◆ Task description ◆
Search the records below for "right"; copy each line that has it.

◆ Dataset records ◆
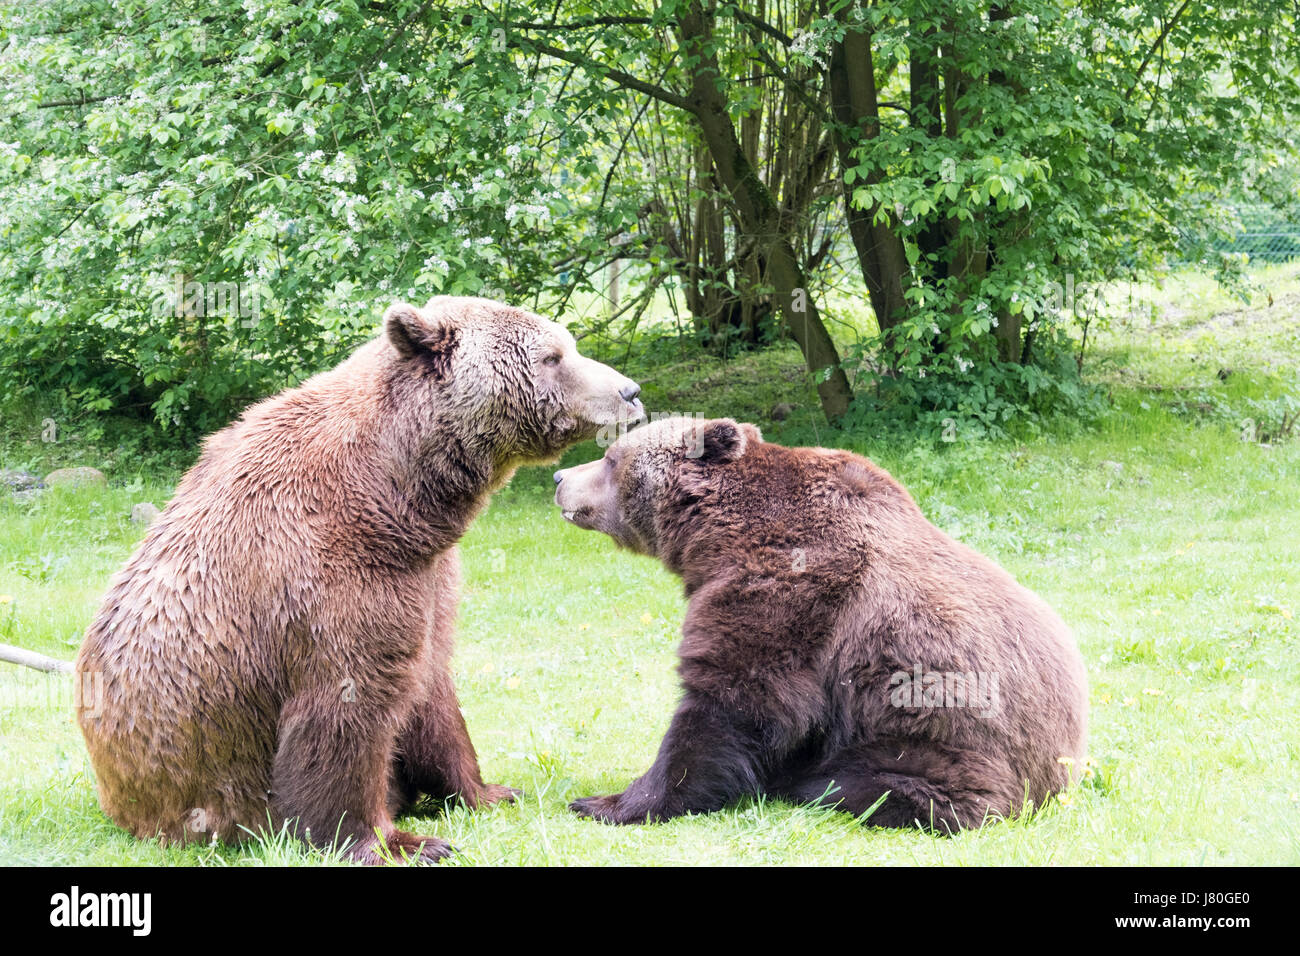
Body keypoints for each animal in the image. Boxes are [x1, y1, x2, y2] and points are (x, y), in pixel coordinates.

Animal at [73, 295, 642, 863]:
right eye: (552, 356)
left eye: (565, 344)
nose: (630, 392)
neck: (397, 494)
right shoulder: (330, 575)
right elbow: (347, 709)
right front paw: (399, 840)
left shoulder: (429, 576)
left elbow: (432, 687)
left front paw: (490, 791)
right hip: (192, 784)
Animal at [553, 416, 1092, 832]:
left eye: (610, 459)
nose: (559, 477)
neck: (712, 539)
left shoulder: (791, 590)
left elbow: (735, 700)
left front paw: (609, 802)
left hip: (936, 727)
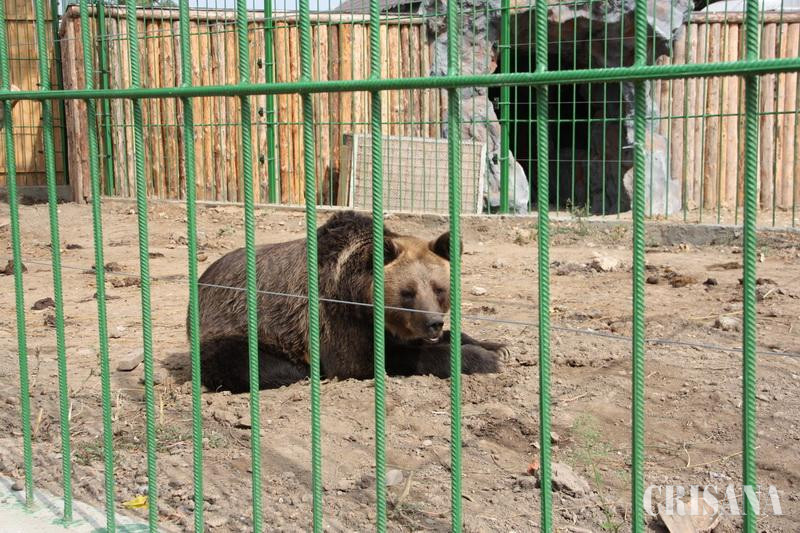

◆ Written response ◆
right eye: (552, 356)
right shoulder: (330, 575)
right elbow: (347, 709)
right front paw: (399, 840)
right hip: (192, 784)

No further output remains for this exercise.